Thursday, January 29, 2009

Behind The Great Firewall, Part II

Even in the darkness that covers the Chinese human rights landscape, much as thick pollution obscures great swathes of its physical landscape, there are occasional patches of light. The Washington Post has a story up today about Charter 08, a human rights manifesto developed over the last year and released a month and a half ago. The Charter calls upon the Communist Party to make overwhelming changes to its human rights and political policies including granting freedom of speech, the right to gather, and the end of one-party rule.

The writers of the document pulled no punches- here is an excerpt from the foreword:

The Communist Party of China seized control of all organs
of the state and all political, economic, and social
resources, and, using these, has produced a long trail of
human rights disasters, including, among many others, the
Anti-Rightist Campaign (1957), the Great Leap Forward
(1958-1969), the Cultural Revolution(1966–1969), the
Tiananmen Square Massacre (1989), and the current
repression of all unauthorized religions… During all this,
the Chinese people have paid a gargantuan price.
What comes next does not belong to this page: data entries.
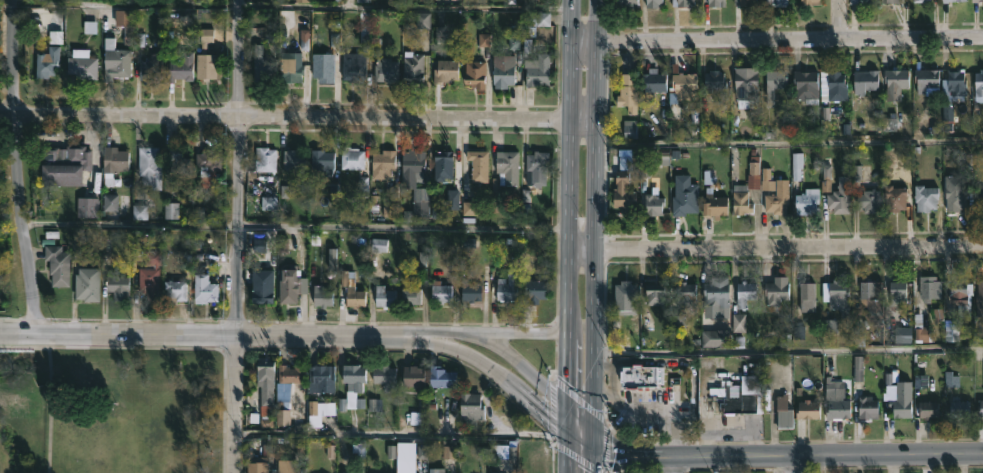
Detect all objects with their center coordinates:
building: (363, 0)
building: (425, 0)
building: (922, 0)
building: (975, 0)
building: (863, 1)
building: (892, 1)
building: (777, 2)
building: (812, 2)
building: (944, 2)
building: (683, 3)
building: (716, 3)
building: (749, 3)
building: (655, 4)
building: (626, 5)
road: (292, 8)
road: (841, 18)
building: (125, 24)
road: (775, 38)
building: (265, 57)
building: (50, 59)
building: (116, 59)
building: (83, 64)
building: (182, 65)
building: (207, 66)
building: (293, 66)
building: (326, 67)
building: (413, 67)
building: (353, 68)
building: (387, 69)
building: (446, 69)
building: (538, 69)
building: (150, 70)
building: (475, 72)
building: (503, 73)
building: (897, 78)
building: (715, 79)
building: (866, 80)
building: (929, 80)
building: (653, 81)
building: (748, 82)
building: (957, 82)
building: (774, 83)
building: (979, 83)
building: (686, 85)
building: (807, 85)
building: (837, 85)
building: (628, 91)
road: (298, 116)
road: (790, 146)
building: (352, 157)
building: (266, 158)
building: (115, 160)
building: (209, 160)
building: (295, 160)
building: (323, 160)
building: (179, 162)
building: (65, 163)
building: (383, 163)
building: (443, 164)
building: (478, 164)
road: (17, 165)
building: (149, 167)
building: (413, 167)
building: (538, 167)
building: (504, 174)
building: (748, 186)
building: (783, 191)
building: (956, 191)
building: (624, 192)
building: (841, 195)
building: (898, 197)
building: (926, 197)
building: (686, 198)
building: (979, 198)
building: (808, 200)
building: (870, 200)
building: (654, 202)
building: (715, 203)
building: (87, 205)
road: (293, 229)
road: (240, 236)
road: (567, 236)
road: (595, 236)
road: (775, 248)
building: (58, 264)
building: (152, 274)
building: (89, 283)
building: (263, 284)
building: (118, 285)
building: (291, 286)
building: (930, 286)
building: (508, 287)
building: (205, 288)
building: (536, 288)
building: (176, 289)
building: (352, 289)
building: (960, 289)
building: (471, 290)
building: (777, 290)
building: (441, 291)
building: (717, 292)
building: (898, 292)
building: (655, 293)
building: (687, 293)
building: (746, 293)
building: (838, 293)
building: (322, 295)
building: (808, 295)
building: (385, 296)
building: (414, 297)
building: (626, 297)
building: (980, 298)
building: (874, 300)
building: (922, 329)
road: (198, 331)
road: (525, 332)
building: (715, 336)
road: (172, 345)
road: (788, 353)
road: (519, 363)
building: (290, 374)
building: (414, 375)
building: (355, 376)
building: (385, 376)
building: (442, 376)
building: (321, 377)
building: (640, 377)
road: (552, 378)
building: (889, 380)
building: (266, 386)
road: (509, 387)
building: (750, 397)
building: (735, 398)
building: (838, 399)
building: (903, 399)
building: (472, 405)
traffic signals: (565, 407)
building: (869, 407)
building: (980, 407)
road: (49, 408)
building: (958, 408)
building: (809, 409)
park: (110, 411)
building: (785, 411)
building: (930, 411)
traffic signals: (564, 430)
road: (377, 433)
traffic signals: (593, 434)
traffic signals: (593, 453)
road: (797, 455)
road: (796, 464)
road: (675, 465)
building: (255, 470)
building: (434, 470)
building: (496, 472)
Tens of
millions have lost their lives, and several generations
have seen their freedom, their happiness, and their human
dignity cruelly trampled.
Every Chinese citizen who chooses to sign this (over 8,100 have so far) runs the risk of being detained by the government- or worse. Many of the original drafters have been jailed, and seen their houses ransacked, families harassed, and bank accounts emptied. Although the internet censorship authorities are trying their hardest to erase every sign of it, the Chinese people are spreading it faster than they can handle for now. The first to sign it were mainly recognized dissidents who are no strangers to Chinese “justice,” but the Post notes that a number of recent signees are everyday citizens who have no history of tangling with the authorities.
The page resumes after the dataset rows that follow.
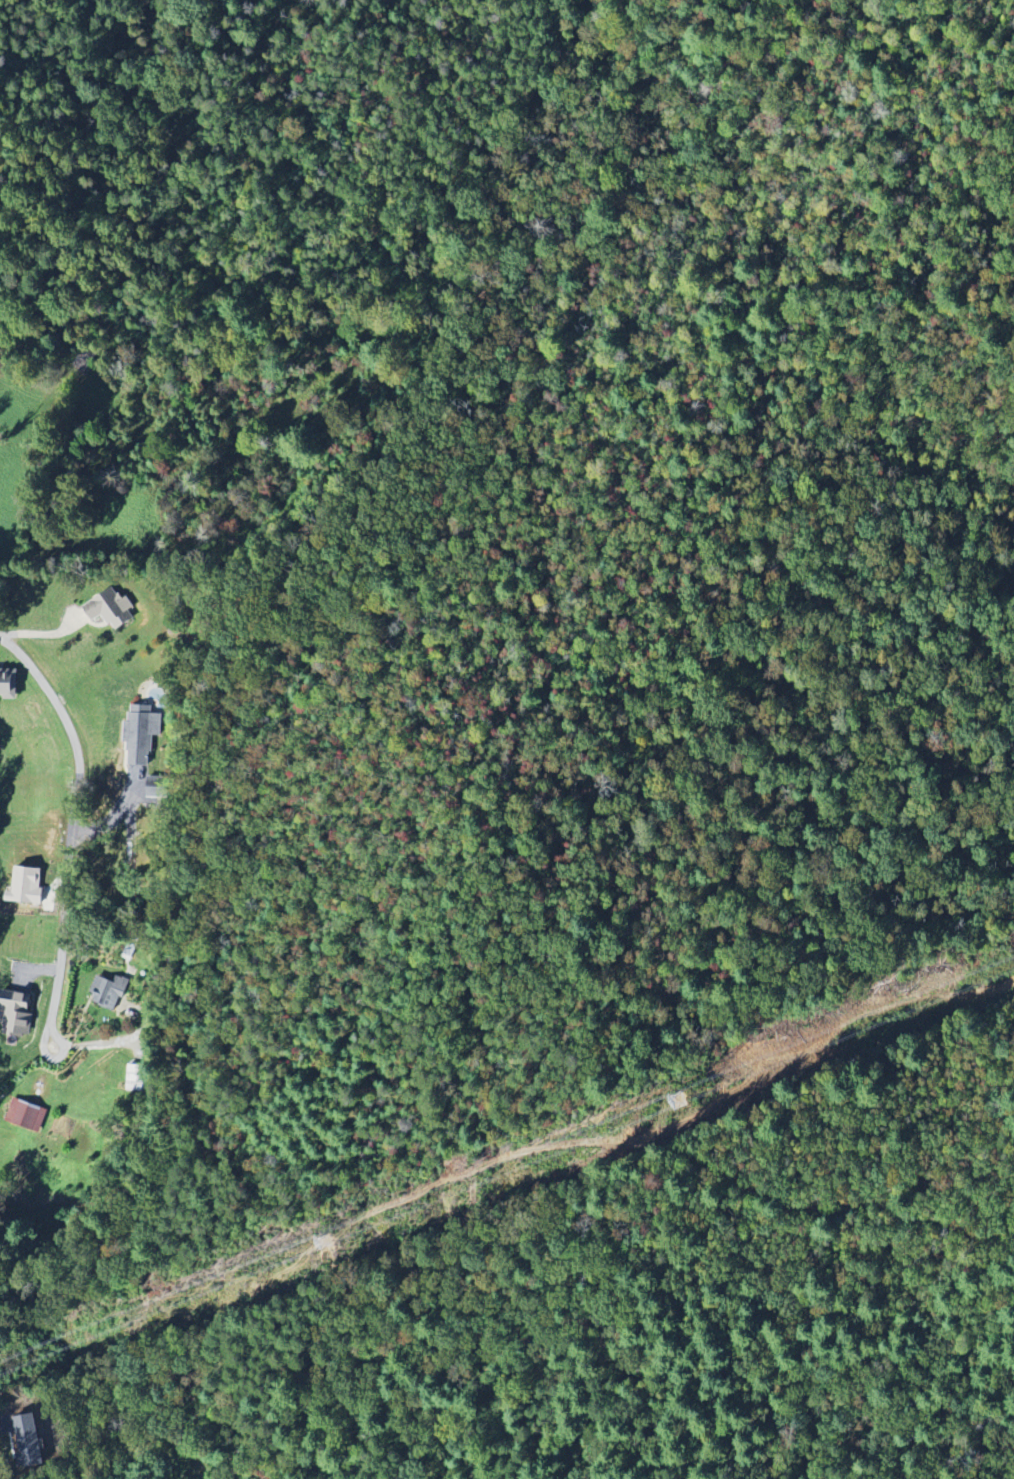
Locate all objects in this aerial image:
road: (74, 60)
building: (111, 609)
building: (8, 686)
building: (143, 760)
road: (80, 819)
building: (27, 887)
building: (109, 993)
building: (14, 1016)
building: (136, 1079)
power tower: (678, 1101)
building: (26, 1116)
building: (29, 1443)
Charter 08 also calls for establishing a federated republic, which would then “[seek] ways to find a workable framework within which all ethnic and religious groups can flourish.” Provisions like that are obviously welcome news to groups like the Tibetans and Uyghurs, which is probably why the Dalai Lama has joined a number of other noted exiled dissidents, scholars, and religious figures in endorsing it.

Still, for now all this amounts to is 0.000006% of the population signing a document on the internet. Gauging true support for something like this will always be a challenge, when Chinese citizens are well aware of what lengths the government will go to fight it. Luckily these are sacrifices that the Chinese democracy movement and it’s small but growing group of open supporters seem willing to make. Exactly how long Communist Party elders will allow this to spread before they truly take the gloves off is another mystery- some of those involved with creating and propagating Charter 08 are veterans of Tiananmen, and are thus well-acquainted with the amount of force the government has used to crush similar movements in the past.
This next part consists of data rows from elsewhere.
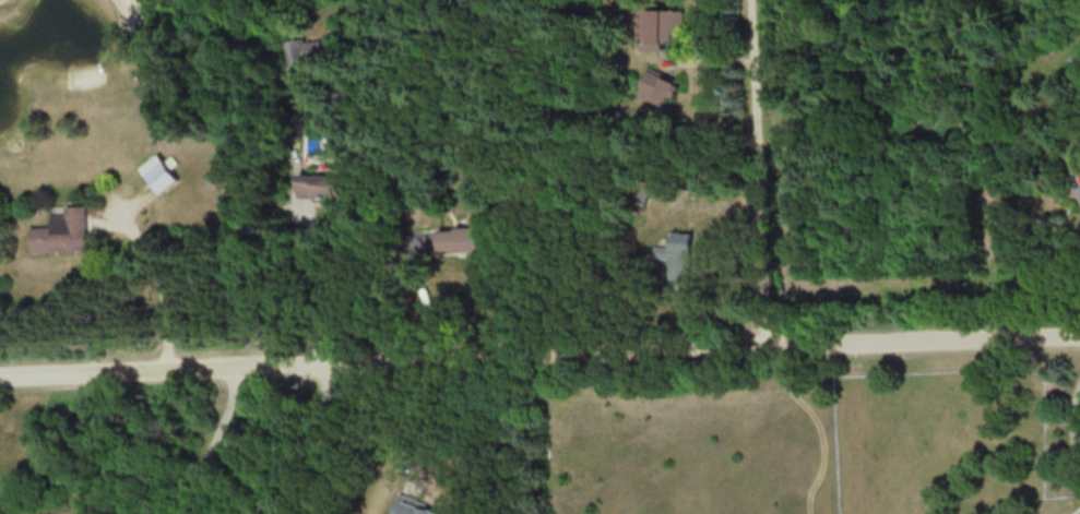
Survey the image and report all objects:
building: (664, 27)
building: (311, 49)
building: (661, 85)
building: (159, 172)
road: (757, 172)
road: (1078, 183)
building: (319, 186)
building: (638, 194)
building: (64, 231)
building: (461, 236)
building: (678, 255)
road: (157, 277)
road: (540, 353)
road: (1069, 428)
road: (319, 437)
road: (212, 439)
building: (414, 507)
It’s good to know that the Chinese democracy movement still lives, even if it faces an uphill battle. For what it’s worth, its writers are making their case well, including these lines which seem to mirror lines from Barack Obama’s inauguration speech:

“Authoritarianism is in general decline throughout the
world; in China, too, theera of emperors and overlords
is on the way out… The democratization of Chinese
politics can be put off no longer.”
Beijing managed, albeit poorly, to censor Obama. Can they manage the same now, with so many of their own citizens working against them?

1 comment:

  1. Crazy stuff. The courage of those who did sign it is pretty remarkable, I can't imagine what they're going through.